AFP
08/04/15
Un geste symbolique, un bon début qui demande à être confirmé, mais pas une avancée décisive. Militants associatifs, parties civiles, avocats et chercheurs restaient prudents mercredi après l’annonce de la déclassification d’archives de la présidence française sur le génocide au Rwanda.
“Ce qui me fait sourire, c’est la date choisie”, au 21e anniversaire du déclenchement du génocide dans lequel ont péri quelque 800.000 personnes, principalement des Tutsi, dit Alain Gauthier, président du Collectif des parties civiles pour le Rwanda (CPCR), association à l’origine de la plupart des plaintes en France contre de présumés génocidaires.
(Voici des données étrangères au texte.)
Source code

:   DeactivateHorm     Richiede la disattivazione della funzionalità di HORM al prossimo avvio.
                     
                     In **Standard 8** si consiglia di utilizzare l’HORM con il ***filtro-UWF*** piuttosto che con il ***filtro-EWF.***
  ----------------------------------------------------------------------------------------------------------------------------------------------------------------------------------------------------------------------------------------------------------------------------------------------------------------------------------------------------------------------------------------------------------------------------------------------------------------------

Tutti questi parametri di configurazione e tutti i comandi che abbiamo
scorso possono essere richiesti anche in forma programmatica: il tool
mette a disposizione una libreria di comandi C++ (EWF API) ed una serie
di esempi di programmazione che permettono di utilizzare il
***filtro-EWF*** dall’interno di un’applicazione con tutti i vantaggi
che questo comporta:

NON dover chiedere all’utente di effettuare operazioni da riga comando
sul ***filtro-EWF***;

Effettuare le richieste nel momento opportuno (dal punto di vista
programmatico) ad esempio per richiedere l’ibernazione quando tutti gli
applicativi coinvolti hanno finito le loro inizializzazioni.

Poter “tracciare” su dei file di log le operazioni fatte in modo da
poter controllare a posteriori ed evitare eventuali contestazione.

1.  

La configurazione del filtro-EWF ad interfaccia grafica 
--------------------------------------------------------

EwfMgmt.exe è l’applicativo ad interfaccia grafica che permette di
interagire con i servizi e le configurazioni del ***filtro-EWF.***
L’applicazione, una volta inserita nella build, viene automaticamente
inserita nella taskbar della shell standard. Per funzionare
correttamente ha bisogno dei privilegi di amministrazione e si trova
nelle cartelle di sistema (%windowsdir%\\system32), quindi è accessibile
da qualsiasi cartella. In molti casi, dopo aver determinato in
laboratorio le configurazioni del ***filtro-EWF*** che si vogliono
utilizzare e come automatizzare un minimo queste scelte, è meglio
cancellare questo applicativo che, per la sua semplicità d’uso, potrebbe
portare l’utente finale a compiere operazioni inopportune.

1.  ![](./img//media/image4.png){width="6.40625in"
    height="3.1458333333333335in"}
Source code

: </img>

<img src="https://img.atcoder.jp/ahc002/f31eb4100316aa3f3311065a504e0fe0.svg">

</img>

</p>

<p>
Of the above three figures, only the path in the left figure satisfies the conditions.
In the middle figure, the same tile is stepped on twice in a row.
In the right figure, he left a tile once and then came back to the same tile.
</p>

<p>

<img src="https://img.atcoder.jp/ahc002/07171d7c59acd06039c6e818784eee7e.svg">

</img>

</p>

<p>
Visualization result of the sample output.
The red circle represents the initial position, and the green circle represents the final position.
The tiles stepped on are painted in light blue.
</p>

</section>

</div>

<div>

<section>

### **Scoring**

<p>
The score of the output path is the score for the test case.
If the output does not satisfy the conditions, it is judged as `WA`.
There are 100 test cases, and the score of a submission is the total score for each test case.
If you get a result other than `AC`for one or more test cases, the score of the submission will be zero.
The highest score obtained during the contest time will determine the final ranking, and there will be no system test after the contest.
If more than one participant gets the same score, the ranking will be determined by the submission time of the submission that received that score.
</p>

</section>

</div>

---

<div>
“Il ne faudrait pas que nos autorités pensent qu’elle nous font un cadeau qui nous ferait taire, ça ne nous empêchera pas de continuer à réclamer toute la lumière sur le rôle de la France avant, pendant et après le génocide”. Paris est toujours accusé de complicité par le pouvoir de Kigali, issu de la rébellion tutsi qui chassa en 1994 les génocidaires hutu.
M. Gauthier reconnait “a priori une bonne nouvelle”, mais avec un bémol: “ce ne sont peut-être pas les archives les plus importantes pour apprendre des choses sur le rôle de la France”.
Avis largement partagé, nombre d’experts souhaitant l’accès aux archives du quai d’Orsay (Affaires étrangères), du ministère de la Défense, de la mission d’information parlementaire de 1998, voire de l’Institut François Mitterrand. Choses qui seront faites (au moins pour les trois premières), a assuré mardi l’Elysée, mais chacune “à son rythme”, sans échéancier précis. L’Institut François Mitterrand, établissement privé, est présidé par Hubert Védrine, ancien secrétaire-général de l’Elysée au moment du génocide.
L’annonce de mardi “ne va pas révolutionner les connaissances”, abonde ainsi Rémi Korman, de l’Ecole des hautes études en sciences sociales. “Avoir des éléments, par exemple, sur l’opération Turquoise (opération militaro-humanitaire de l’armée française de juin à août 1994), serait un enjeu beaucoup plus important.”
L’association Survie, qui pourfend la “Françafrique”, craint elle une “déclassification en trompe l’oeil”. Jugeant “vraisemblable que les documents mentionnés sont déjà connus”, l’ONG exprime le souhait que ce “premier pas vers la transparence s’accompagne d’autres bien plus décisifs”.
– ‘Démarche de vérité’ –
Elle dénonce ainsi les refus de déclassification de documents “secret-défense” plusieurs fois opposés aux juges français instruisant des dossiers liés au génocide au pôle spécialisé créé en 2002 à Paris.
La justice française a une vingtaine de dossiers liés au Rwanda, dont une plainte visant directement l’armée française. Un tout premier procès a eu lieu en 2014, juste avant le 20e anniversaire du génocide, aboutissant à la condamnation d’un ancien membre de la garde présidentielle rwandaise à 25 ans de prison. Un deuxième pourrait avoir lieu à partir de mai 2016.
Emmanuel Daoud, avocat de la Fédération internationale des ligues des droits de l’Homme (FIDH) à ce premier procès, souhaite lui aussi la déclassification des documents secret-défense: “Ce serait illogique de procéder à cette mise à disposition sans aller jusqu’au bout de la démarche de vérité pour lutter contre l’impunité ici et là-bas. Ça n’aurait pas de sens, ça ne peut pas être une poire pour la soif”.
Pour lui aussi, le plus important est “la déclassification annoncée” des archives militaires et diplomatiques. “Si elle se confirme, ça devrait permettre d’avoir sinon des certitudes, du moins une vision plus claire de l’implication ou non de l’armée française: soit son incapacité à protéger les populations tutsi alors qu’elle en avait reçu mandat, soit de s’être rendue coupable d’inaction ou de complicité du pouvoir génocidaire”.
En attendant, “la priorité c’est évidemment de déclassifier les documents concernant les dossiers à l’instruction, que l’on sache quelles sont les instructions politiques et militaires qui ont été données à nos forces sur place”, poursuit l’avocat.
Concernant les documents annoncés par l’Elysée, les juges français pourront demander accès aux documents. Les parties civiles peuvent elles s’adresser à la commission d’accès aux documents administratifs, soit faire une “demande d’acte” aux juges qui instruisent les dossiers, s’ils ne le faisaient pas de leur propre initiative.